In our heart failure program, adherence is close to 100%.  As a result, our readmission rate is consistently about 50% (both all cause and CHF related) and we showed that our intervention is correlated with a 40% improvement in mortality over six months.  The telemonitoring nurses from Partners HealthCare at Home cajole the patients in the most caring way and patients are therefore quite good at sending in their daily vitals.  If they don’t, the nurses call to find out why.  Our program is also tightly aligned with the patients’ referring practitioners.  I suspect these two features are important in explaining our outcomes.
A prime example of how these study headlines can derail the advancement of connected health, was captured in an email I received the other day from my good friend Chris Wasden.  Referring to the JAMA Internal Medicine study he said, “Our docs are using this research to indicate they should not waste their time on digital health.”
Perhaps a spirited discussion over some of these nuances may change some minds.
And that leads me again to the concept of headlines and heuristics.  How could ‘telemonitoring’ in CHF lead to such disparate results?  Is our work wrong? Spurious?  I don’t believe so.  Rather, I think we’ve collectively fallen into a trap of treating ‘mobile health’ and ‘telemonitoring’ as monolithic things when, as you can see, these interventions are designed quite differently.
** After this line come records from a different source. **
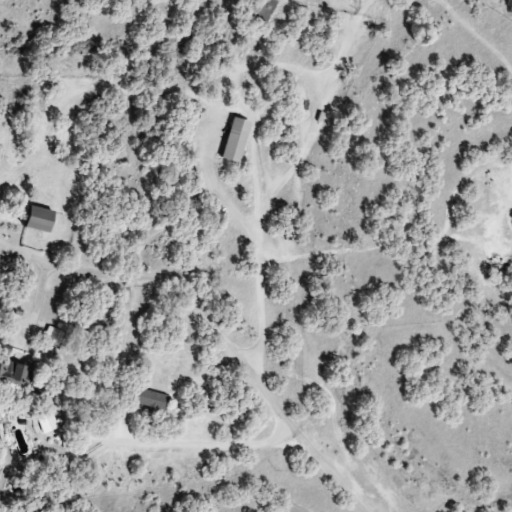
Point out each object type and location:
building: (234, 140)
building: (37, 220)
road: (259, 271)
road: (216, 326)
building: (14, 378)
building: (148, 400)
building: (45, 423)
road: (216, 446)
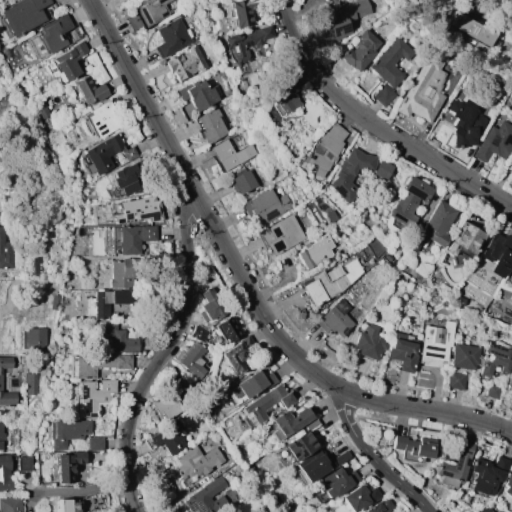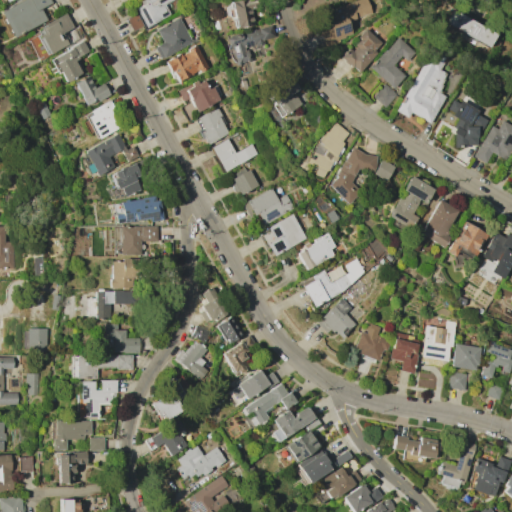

I believe we are susceptible to this sort of confusion because of applying a heuristic. We are used to reading about clinical trials for new therapeutics or devices.  A chemical is a chemical and a device is a device.  In a pure setting, when applied to a uniform population of individuals, a chemical either has an effect or not.  Connected health interventions are multifaceted and complex. Thus the apparent contradiction that telemonitoring works in our hands but not in the recent JAMA Internal Medicine paper.
My conclusion is that the next phase of research in this area should move away from testing technologies. Instead, we should focus on teasing out those design aspects of interventions that predict intervention success. Now I think that’s a good headline!
I’ll start out by offering two hypotheses:

  1. 1. mHealth interventions that are separate and distinct from the patient’s ongoing care process are less likely to be successful than those that are integrated.
  2. If adherence to a program is low, it will not be successful. Early phase, pre-clinical trial testing of interventions should include work to fine tune design features that promote adherence. Chapter 8 of The Internet of Healthy Things offers some ideas on this.

As I said five years ago, I’m not sure intention to treat analysis is the right way to evaluate connected health interventions. If patients are non-adherent to the intervention, is it any surprise that they don’t respond? I’m having trouble wrapping my head around that one.